Filter the records down to the lines that hold the word "Positions", and copy each of those lines.

(RECORDS FOR THE EXERCISE begins)

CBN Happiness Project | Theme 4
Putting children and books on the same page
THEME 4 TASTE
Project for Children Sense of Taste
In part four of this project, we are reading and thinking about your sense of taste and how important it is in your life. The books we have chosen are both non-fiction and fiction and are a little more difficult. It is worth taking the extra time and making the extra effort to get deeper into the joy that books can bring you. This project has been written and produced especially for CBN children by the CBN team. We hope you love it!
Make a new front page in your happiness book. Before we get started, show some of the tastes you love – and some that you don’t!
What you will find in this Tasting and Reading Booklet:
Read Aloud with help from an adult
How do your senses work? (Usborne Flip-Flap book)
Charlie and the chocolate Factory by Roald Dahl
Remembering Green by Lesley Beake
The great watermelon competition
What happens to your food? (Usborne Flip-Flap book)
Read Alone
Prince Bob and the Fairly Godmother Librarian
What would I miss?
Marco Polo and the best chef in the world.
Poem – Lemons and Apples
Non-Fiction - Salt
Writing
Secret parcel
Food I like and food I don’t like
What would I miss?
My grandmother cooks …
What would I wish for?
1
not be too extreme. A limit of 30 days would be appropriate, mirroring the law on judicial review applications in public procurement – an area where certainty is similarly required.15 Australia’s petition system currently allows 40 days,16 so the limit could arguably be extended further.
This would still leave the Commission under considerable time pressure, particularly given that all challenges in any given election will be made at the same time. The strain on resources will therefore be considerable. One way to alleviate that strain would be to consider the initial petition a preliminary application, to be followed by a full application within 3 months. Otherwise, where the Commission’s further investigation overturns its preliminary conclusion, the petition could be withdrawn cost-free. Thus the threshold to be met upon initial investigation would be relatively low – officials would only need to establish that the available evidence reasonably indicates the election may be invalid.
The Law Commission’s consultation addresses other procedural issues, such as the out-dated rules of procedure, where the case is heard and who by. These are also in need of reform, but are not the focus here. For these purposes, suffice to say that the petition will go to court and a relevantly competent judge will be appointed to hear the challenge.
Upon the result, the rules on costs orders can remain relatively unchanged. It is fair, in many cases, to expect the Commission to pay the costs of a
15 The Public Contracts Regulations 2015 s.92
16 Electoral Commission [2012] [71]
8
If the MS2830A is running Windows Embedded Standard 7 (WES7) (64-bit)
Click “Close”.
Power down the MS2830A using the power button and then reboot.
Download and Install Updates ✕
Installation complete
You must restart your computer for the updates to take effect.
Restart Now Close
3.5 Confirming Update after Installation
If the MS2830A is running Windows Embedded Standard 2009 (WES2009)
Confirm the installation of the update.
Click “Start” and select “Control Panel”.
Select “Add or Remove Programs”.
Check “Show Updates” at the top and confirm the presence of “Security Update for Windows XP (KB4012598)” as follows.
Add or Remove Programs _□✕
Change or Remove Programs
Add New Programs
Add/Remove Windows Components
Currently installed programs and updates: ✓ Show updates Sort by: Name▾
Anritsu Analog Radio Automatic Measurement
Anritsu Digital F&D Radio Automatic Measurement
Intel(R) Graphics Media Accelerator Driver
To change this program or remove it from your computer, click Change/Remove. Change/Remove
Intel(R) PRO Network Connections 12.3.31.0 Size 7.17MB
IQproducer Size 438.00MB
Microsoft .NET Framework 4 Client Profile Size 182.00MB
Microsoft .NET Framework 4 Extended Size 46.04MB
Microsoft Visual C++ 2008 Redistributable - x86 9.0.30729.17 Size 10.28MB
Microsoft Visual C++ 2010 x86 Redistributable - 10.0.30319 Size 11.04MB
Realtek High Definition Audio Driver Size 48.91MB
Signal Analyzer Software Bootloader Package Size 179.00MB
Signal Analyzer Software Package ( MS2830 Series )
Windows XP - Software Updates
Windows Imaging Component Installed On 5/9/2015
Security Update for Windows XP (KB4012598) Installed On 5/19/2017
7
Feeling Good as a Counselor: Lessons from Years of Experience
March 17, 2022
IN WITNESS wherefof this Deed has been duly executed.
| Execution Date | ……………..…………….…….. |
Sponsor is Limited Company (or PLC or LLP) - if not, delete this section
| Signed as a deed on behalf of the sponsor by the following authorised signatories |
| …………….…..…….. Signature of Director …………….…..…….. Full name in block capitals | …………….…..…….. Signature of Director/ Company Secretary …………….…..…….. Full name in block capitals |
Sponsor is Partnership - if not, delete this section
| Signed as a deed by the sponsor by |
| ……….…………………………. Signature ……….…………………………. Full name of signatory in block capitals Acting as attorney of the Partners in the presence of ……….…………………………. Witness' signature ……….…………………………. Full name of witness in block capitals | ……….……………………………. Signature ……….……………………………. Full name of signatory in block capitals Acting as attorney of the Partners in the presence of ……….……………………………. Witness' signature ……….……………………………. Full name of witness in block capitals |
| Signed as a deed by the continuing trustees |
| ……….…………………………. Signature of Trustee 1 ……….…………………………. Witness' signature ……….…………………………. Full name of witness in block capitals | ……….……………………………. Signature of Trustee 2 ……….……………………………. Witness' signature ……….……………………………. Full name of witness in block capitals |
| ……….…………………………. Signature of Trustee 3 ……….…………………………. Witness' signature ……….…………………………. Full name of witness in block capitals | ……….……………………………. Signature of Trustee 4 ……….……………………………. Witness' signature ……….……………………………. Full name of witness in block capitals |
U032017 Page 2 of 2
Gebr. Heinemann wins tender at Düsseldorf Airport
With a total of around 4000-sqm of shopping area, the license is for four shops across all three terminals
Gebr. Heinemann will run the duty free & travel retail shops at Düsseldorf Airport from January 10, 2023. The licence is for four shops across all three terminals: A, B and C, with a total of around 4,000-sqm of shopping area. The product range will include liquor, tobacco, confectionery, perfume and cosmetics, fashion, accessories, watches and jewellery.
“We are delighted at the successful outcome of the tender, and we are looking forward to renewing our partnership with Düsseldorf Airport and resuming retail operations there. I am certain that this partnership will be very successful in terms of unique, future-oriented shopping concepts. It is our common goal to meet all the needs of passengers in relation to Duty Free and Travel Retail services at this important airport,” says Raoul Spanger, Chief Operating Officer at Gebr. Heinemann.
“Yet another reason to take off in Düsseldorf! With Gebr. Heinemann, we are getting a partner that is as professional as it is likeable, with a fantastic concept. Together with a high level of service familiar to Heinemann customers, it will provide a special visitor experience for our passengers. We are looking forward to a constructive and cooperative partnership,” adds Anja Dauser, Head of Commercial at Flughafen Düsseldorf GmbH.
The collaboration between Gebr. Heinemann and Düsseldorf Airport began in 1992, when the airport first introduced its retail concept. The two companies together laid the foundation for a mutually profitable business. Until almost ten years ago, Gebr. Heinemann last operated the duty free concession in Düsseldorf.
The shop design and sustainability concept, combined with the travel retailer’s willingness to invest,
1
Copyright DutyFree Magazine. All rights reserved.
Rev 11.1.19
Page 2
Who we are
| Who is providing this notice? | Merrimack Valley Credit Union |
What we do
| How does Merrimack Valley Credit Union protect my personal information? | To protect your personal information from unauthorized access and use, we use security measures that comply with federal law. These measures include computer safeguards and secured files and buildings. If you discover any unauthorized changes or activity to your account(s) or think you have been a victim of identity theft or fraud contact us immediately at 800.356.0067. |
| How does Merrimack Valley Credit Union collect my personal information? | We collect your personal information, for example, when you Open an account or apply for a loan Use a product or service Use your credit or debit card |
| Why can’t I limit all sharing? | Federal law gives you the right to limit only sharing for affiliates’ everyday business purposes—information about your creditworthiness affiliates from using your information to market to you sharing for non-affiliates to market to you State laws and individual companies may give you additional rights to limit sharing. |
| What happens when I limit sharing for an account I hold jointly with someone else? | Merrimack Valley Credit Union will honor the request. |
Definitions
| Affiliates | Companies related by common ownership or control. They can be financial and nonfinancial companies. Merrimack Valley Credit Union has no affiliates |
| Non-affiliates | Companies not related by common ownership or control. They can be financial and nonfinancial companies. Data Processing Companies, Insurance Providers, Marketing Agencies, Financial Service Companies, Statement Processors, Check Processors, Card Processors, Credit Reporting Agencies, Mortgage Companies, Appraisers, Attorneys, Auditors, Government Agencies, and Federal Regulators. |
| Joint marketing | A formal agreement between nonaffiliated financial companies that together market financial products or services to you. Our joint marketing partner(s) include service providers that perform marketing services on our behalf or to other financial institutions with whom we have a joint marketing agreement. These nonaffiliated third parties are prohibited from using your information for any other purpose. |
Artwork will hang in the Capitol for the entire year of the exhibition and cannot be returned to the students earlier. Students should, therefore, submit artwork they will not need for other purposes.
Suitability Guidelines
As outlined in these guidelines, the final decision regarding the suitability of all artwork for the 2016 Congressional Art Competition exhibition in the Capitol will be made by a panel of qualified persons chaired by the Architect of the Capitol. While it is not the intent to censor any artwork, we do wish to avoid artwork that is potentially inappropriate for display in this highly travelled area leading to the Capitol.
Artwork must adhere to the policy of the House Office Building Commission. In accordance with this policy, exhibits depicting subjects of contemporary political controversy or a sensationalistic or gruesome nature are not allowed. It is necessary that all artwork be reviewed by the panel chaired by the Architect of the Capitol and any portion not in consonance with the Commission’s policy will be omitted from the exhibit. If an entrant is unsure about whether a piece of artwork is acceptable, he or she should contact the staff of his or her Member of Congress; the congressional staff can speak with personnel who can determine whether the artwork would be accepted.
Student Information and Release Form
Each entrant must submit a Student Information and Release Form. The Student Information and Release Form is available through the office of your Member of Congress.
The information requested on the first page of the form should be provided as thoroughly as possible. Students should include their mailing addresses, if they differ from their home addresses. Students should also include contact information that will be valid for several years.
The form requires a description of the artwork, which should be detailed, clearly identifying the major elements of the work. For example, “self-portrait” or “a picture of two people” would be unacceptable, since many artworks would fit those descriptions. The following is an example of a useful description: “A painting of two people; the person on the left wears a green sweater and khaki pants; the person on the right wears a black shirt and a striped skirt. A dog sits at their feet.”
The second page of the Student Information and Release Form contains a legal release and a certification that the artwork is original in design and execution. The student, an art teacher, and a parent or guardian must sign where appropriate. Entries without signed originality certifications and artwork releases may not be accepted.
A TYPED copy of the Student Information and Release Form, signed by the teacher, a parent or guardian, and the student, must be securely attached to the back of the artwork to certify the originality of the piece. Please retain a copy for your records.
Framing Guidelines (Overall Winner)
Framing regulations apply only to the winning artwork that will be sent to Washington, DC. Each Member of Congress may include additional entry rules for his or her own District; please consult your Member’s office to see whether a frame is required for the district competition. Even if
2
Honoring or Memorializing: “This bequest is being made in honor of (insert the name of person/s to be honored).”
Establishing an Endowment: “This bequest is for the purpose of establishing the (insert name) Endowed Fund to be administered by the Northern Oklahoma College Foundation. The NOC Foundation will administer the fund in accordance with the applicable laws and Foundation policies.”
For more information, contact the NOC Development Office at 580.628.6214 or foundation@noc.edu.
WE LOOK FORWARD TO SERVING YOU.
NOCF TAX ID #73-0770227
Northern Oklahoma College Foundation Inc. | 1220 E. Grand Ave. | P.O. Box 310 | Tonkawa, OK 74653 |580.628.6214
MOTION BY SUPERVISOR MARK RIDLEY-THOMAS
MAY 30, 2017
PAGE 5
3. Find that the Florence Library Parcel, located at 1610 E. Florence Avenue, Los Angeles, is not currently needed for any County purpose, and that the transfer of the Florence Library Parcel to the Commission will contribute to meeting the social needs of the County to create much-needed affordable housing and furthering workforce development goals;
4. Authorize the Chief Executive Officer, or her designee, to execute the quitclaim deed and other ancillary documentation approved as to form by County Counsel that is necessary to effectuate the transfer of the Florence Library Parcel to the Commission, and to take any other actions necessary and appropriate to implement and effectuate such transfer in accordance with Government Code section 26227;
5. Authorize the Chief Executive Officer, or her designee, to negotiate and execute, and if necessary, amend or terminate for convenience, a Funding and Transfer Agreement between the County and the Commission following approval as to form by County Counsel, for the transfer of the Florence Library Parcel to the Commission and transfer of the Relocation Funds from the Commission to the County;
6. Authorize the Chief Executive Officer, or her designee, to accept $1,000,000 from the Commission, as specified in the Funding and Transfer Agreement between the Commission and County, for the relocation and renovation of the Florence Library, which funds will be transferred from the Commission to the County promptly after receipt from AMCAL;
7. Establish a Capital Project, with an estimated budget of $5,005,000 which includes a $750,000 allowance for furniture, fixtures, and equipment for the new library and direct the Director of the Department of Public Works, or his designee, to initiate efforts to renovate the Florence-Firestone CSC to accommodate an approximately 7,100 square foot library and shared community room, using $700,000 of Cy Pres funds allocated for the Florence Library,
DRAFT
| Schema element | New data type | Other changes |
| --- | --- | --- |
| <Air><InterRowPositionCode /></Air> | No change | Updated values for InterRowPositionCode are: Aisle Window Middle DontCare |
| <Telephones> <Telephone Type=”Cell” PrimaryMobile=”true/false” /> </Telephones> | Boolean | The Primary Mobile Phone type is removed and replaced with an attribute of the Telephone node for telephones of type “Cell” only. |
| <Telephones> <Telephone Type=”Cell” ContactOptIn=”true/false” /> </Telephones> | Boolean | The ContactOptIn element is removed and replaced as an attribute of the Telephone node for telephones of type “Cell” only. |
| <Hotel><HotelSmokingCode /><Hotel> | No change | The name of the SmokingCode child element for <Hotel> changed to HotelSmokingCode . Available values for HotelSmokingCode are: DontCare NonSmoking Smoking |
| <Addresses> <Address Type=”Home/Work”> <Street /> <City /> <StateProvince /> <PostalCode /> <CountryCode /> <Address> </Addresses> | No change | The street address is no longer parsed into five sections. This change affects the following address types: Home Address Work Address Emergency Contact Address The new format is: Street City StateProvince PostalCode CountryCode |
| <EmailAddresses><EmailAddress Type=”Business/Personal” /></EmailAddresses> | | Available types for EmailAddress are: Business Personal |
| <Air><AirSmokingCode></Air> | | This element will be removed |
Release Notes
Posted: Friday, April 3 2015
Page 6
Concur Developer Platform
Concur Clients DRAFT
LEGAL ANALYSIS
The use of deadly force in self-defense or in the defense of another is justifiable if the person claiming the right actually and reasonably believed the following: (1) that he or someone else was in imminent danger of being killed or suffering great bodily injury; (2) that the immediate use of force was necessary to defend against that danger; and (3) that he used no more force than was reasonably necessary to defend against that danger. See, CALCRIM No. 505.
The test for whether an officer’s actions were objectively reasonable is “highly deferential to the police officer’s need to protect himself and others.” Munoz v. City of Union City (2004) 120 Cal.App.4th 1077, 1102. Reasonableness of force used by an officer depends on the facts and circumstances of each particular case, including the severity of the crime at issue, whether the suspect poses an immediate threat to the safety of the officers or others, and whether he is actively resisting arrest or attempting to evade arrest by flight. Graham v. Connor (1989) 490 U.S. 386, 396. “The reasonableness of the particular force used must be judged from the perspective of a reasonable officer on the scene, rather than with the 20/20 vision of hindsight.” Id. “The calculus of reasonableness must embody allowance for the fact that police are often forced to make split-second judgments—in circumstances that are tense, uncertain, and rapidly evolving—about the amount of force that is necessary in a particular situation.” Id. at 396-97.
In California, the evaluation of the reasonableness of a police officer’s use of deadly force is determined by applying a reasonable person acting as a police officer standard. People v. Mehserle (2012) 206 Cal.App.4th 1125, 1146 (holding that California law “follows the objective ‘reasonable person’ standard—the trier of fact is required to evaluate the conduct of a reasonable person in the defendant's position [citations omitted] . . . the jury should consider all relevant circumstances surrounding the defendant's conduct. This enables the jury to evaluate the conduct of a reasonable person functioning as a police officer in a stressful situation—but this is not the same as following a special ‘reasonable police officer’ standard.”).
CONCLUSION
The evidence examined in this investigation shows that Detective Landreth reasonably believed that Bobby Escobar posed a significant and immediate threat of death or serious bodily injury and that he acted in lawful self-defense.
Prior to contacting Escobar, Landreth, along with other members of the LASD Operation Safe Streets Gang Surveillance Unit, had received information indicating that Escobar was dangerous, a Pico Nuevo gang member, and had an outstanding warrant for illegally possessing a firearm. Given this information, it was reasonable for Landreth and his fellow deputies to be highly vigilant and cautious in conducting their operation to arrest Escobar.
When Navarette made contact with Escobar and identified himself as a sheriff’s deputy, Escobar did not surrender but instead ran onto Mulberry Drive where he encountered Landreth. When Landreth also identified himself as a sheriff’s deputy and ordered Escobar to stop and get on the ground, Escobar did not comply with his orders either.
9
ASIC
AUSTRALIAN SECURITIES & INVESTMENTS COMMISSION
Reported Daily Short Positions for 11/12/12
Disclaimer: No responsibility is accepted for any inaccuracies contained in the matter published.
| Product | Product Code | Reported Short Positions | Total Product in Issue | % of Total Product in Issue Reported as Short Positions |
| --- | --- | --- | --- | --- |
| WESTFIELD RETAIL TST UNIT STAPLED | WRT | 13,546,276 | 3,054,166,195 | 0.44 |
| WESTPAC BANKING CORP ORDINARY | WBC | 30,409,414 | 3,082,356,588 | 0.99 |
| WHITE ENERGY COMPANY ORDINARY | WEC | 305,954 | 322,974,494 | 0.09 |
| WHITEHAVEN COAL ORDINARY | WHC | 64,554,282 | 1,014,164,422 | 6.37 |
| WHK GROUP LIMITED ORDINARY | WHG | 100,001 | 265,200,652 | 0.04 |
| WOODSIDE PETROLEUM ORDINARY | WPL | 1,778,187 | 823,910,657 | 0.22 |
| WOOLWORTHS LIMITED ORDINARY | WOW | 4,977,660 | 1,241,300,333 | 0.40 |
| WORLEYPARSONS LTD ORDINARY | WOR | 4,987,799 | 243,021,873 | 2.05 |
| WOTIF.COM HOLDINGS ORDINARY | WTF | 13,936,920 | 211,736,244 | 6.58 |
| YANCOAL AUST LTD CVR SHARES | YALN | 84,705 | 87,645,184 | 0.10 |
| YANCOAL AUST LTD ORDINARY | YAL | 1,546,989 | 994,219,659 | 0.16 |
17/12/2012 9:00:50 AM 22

(RECORDS FOR THE EXERCISE ends)

EXERCISE RESULT
Reported Daily Short Positions for 11/12/12
| Product | Product Code | Reported Short Positions | Total Product in Issue | % of Total Product in Issue Reported as Short Positions |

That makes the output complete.